The system then reduces the constraint list by testing with negative samples and positive samples.

Over constrained testing - shapes for differrent scales and rotation are displayed to the developer and asked if all the samples are positive. Testing for other constraints are done by negating the constraints and applying them to generate shapes. Similar testing is done for checking under-constraints.
The paper also describes the process behind generating shapes for different constraints.

Discussion:
Its a nice method to generate near miss samples as the users cannot always generate all the samples.

Sunday, November 2, 2008

Grouping Text Lines in Freeform Handwritten Notes

Author: Ming Ye, Herry Sutanto, Sashi Raghupathy, Chengyang Li and Michael Shilman

Comments: Yuxiang's blog

Summary:
This paper describes an effective way of grouping ink strokes in to text/shape .

Likelihood of Line:
Three features are used measure the likelihood of the line.
Linear Regression error(eLR) - measure of the deviation of the stroke points from the fitting line. Reflects the linearity.
Maximum inter stroke distance of the strokes projection along X(dxmax) and Y (dymax) - reflects the compactness of the stroke set.

Configuration Consistency - the paper identifies 3 configuration and consistency corresponding to the configuration. The paper also provides a method to measure the consistency using the neighborhood graph where the vertices correspond to a line and edges correspond to the distance between the line. If the distance is below a certain threshold and there are no drawings between them, the 2 vertices connected by the edge can be considered neighbors. Configuration consistency is computed using the neighbor-length-weighted sum of te orientation angle difference.
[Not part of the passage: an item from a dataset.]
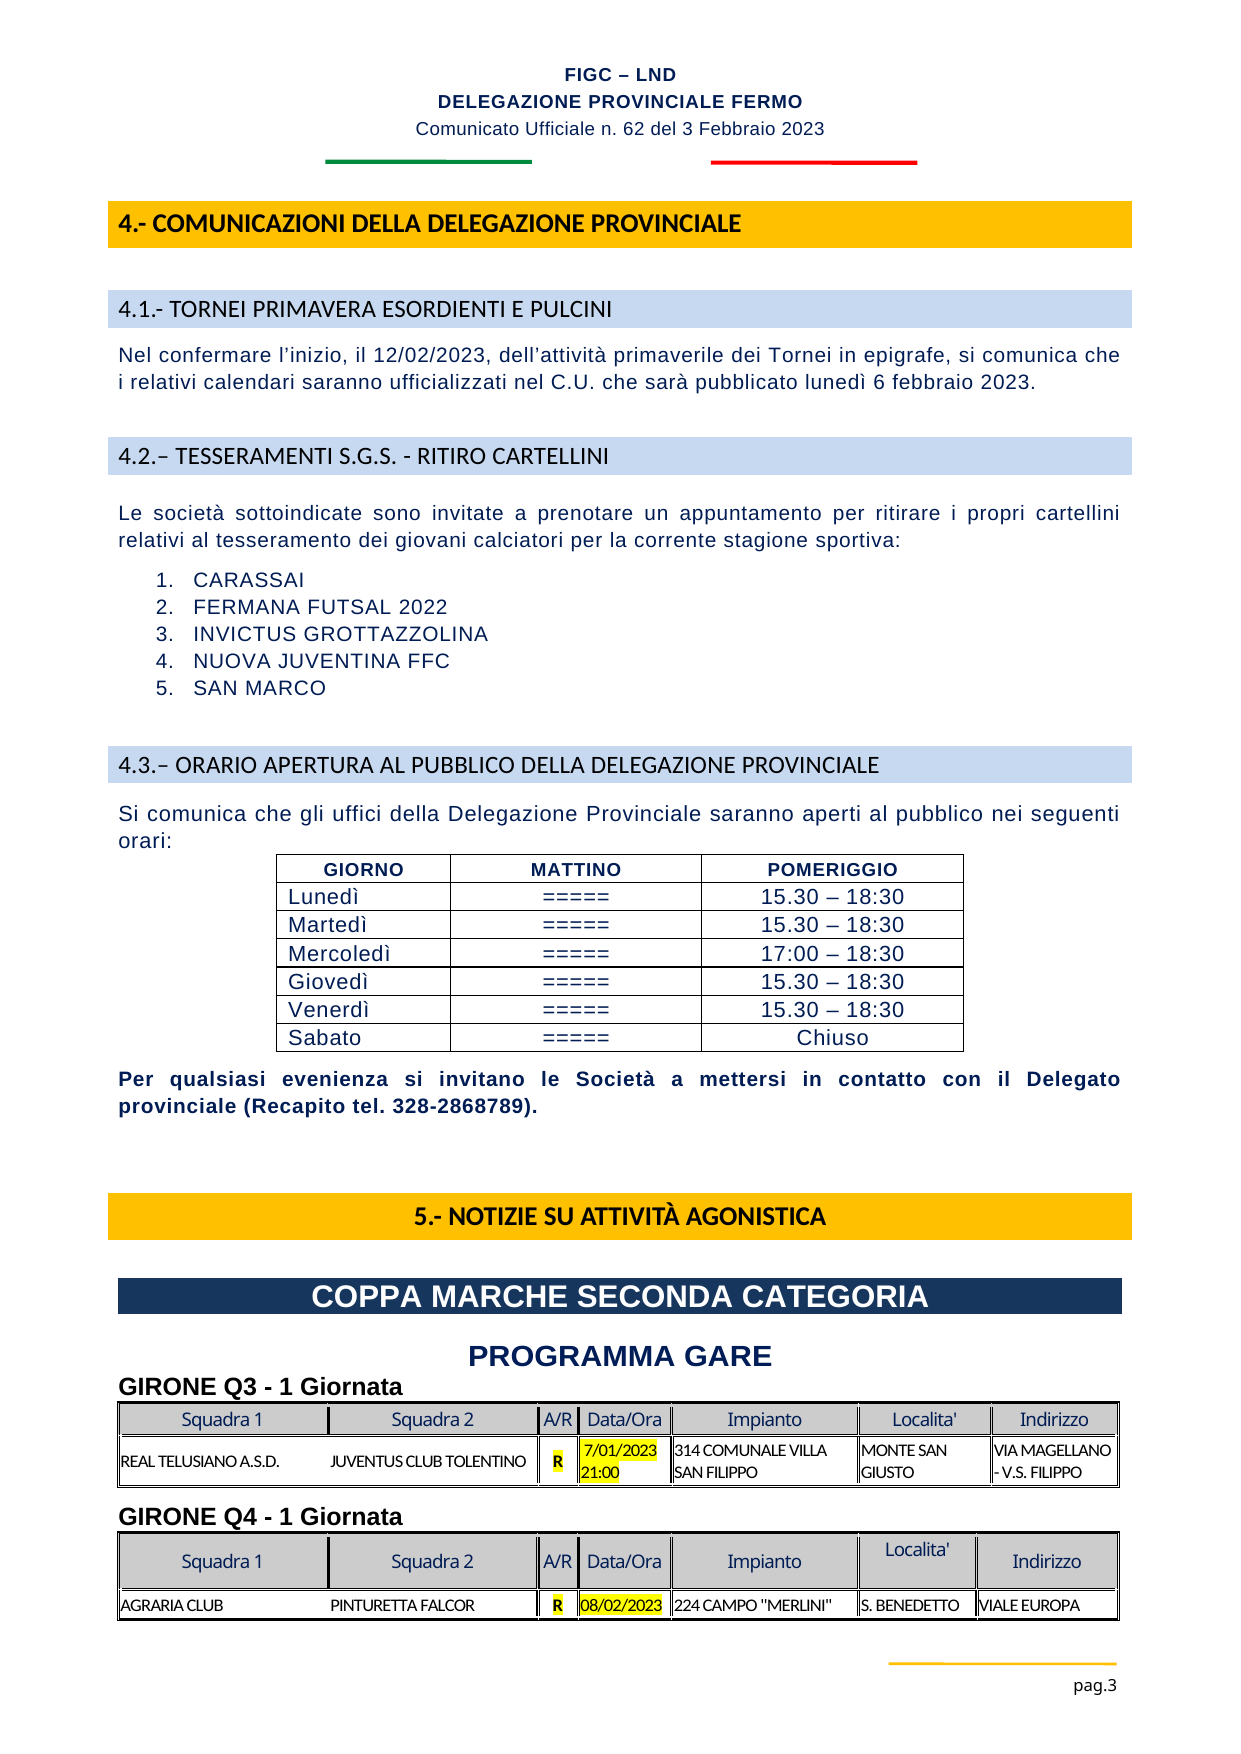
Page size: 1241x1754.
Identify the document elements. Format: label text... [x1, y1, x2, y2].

A cost function is defined as weighted sum of the 3 features discussed for the likelihood of the line and the configuration consistency. Groups are chosen which would reduce the cost function.
Optimization is done to cost function by redefining it as sum of 'eLR' and 'dxmax'.
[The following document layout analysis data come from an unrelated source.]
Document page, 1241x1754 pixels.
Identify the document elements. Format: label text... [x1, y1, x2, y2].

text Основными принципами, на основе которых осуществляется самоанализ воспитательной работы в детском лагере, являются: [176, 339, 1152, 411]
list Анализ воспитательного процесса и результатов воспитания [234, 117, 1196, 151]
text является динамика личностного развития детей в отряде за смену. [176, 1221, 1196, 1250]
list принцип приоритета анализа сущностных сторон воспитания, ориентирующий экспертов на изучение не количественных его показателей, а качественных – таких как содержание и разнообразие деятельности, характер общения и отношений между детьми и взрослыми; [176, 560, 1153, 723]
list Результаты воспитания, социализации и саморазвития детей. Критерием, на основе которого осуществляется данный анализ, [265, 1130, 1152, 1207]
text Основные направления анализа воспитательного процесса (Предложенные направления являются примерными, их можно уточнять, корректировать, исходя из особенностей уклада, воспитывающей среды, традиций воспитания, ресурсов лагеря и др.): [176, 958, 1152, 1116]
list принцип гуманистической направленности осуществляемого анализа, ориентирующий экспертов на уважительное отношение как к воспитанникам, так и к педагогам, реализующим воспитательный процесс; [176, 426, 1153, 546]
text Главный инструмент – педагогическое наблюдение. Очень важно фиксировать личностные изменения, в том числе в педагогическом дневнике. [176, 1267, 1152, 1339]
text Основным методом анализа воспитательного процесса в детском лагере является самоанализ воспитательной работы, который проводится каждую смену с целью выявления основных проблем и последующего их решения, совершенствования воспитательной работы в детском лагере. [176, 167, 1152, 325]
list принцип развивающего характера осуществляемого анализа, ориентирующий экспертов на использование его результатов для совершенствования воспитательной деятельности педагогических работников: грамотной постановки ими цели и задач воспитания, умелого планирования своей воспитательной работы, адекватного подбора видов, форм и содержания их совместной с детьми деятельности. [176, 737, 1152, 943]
Undergrouping errors - typically 'i / t' and high configuration energy errors are caused by temporally adjacent strokes being recognised in different lines. This solved using the finding the neighbors which are approximately parralel.

Iterations: The algorithm starts with the results of the temporal grouping and then uses gradient descent to reduce the cost function and fixes the under/over grouping errors during the iteration. Incremental parsing turns out to be much more efficient than batch mode.

Produces a result of 0.93 and 0.87 respectively for perfect word/draw and crude W/D

Discussion:
The way they solve the starting point problem by assigning groups based on temporal information is interesting. This paper will be effective in areas were text strokes are continuous i.e input is a set of paragraphs and drawings / input containing continuous text strokes. I do not think this would work well in cases of finite state machines where text strokes are very sparse and broken.